· Admit your mistakes -- and learn from them.
· Be firm but flexible.
· Communicate with parents.
· Develop a homework policy -- and stick to it.
· Empower your students; don't just lecture to them.
· Find time to attend after-school events.
· Get to know all the teachers in your school and make friends with the cooks, custodians, aides, and secretaries.
· Have the courage to try something else if what you're doing isn't working.
· Institute a clear discipline policy -- and enforce it consistently.

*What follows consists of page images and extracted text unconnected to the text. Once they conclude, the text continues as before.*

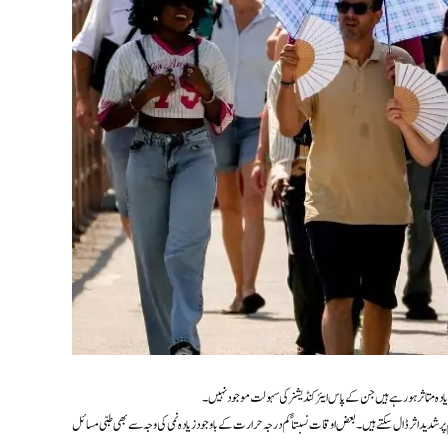
یادہ متاثر ہو رہے ہیں جن کے پاس ایئر کنڈیشنر کی سہولت موجود نہیں۔
پر شدید اثر ڈال سکتے ہیں۔ بعض اوقات نسبتاً کم درجہ حرارت کے باوجود زیادہ نمی کی وجہ سے بھی طبی مسائل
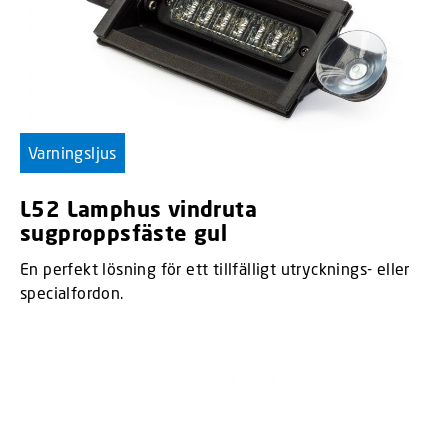
Varningsljus
L52 Lamphus vindruta
sugproppsfäste gul
En perfekt lösning för ett tillfälligt utrycknings- eller
specialfordon.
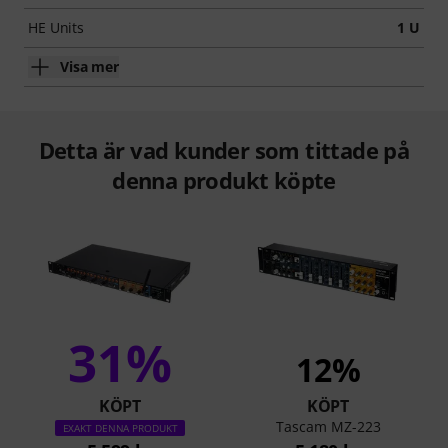
HE Units
1 U
Visa mer
Detta är vad kunder som tittade på
denna produkt köpte
31%
12%
KÖPT
KÖPT
Tascam MZ-223
EXAKT DENNA PRODUKT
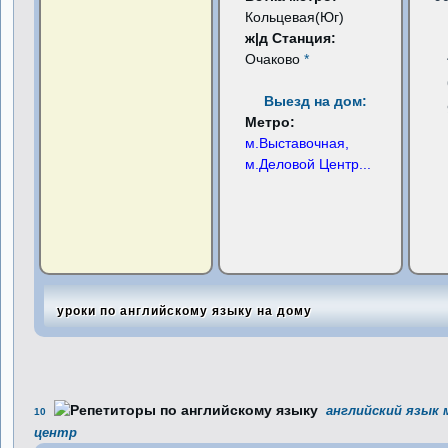
Кольцевая(Юг)
ж|д Станция:
Очаково
*
Выезд на дом:
Метро:
м.Выставочная,
м.Деловой Центр
...
уроки по английскому языку на дому
английский язык 
10
центр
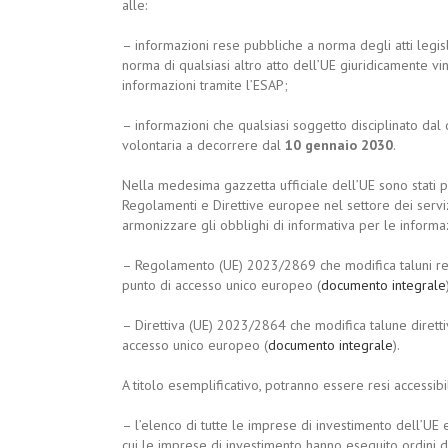
alle:
– informazioni rese pubbliche a norma degli atti legisl
norma di qualsiasi altro atto dell’UE giuridicamente v
informazioni tramite l’ESAP;
– informazioni che qualsiasi soggetto disciplinato dal
volontaria a decorrere dal
10 gennaio 2030
.
Nella medesima gazzetta ufficiale dell’UE sono stati p
Regolamenti e Direttive europee nel settore dei servizi f
armonizzare gli obblighi di informativa per le informaz
– Regolamento (UE) 2023/2869 che modifica taluni reg
punto di accesso unico europeo (
documento integrale
– Direttiva (UE) 2023/2864 che modifica talune diretti
accesso unico europeo (
documento integrale
).
A titolo esemplificativo, potranno essere resi accessib
– l’elenco di tutte le imprese di investimento dell’UE
cui le imprese di investimento hanno eseguito ordini di 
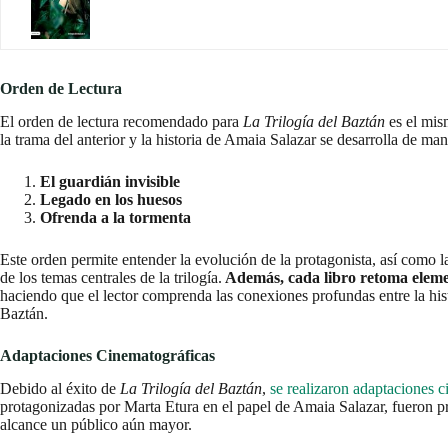
Orden de Lectura
El orden de lectura recomendado para
La Trilogía del Baztán
es el mis
la trama del anterior y la historia de Amaia Salazar se desarrolla de ma
El guardián invisible
Legado en los huesos
Ofrenda a la tormenta
Este orden permite entender la evolución de la protagonista, así como l
de los temas centrales de la trilogía.
Además, cada libro retoma elemen
haciendo que el lector comprenda las conexiones profundas entre la hist
Baztán.
Adaptaciones Cinematográficas
Debido al éxito de
La Trilogía del Baztán
,
se realizaron adaptaciones ci
protagonizadas por Marta Etura en el papel de Amaia Salazar, fueron p
alcance un público aún mayor.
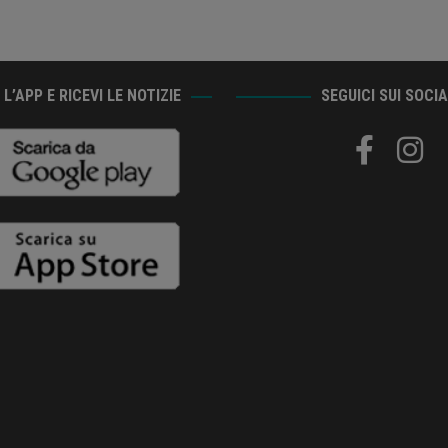
L’APP E RICEVI LE NOTIZIE
SEGUICI SUI SOCI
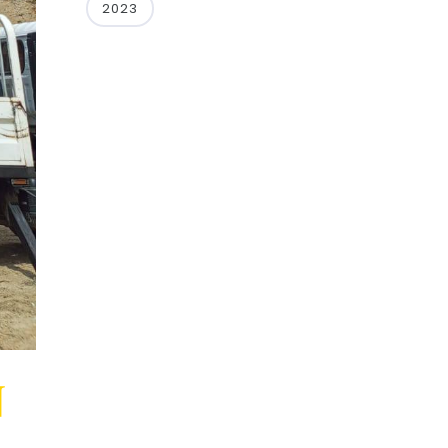
2023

· Just listen -- both to what the kids are saying and to what they're not saying.
· Keep a journal.
· Learn your school's policies and procedures.
· Model desired attitudes and behavior.
· Non carborundum ignorami. (Don't let the imbeciles wear you down.)
· Prepare interesting lessons.
· Quit worrying and just do your best.
· Remember that you teach students first, then you teach whatever academic discipline you learned.
· Stay alert.
· Take pictures.
· Understand that the learning process involves everyone -- teachers, students, colleagues, and parents and get everyone involved.
· Volunteer to share projects and ideas, and don't be afraid to ask others to share their ideas with you.
· Work within your limits.
· Xpect the unexpected -- and plan for it!
· Yell if you need support.
· Zero in on your strengths, not your weaknesses. (Remember -- nobody's perfect!)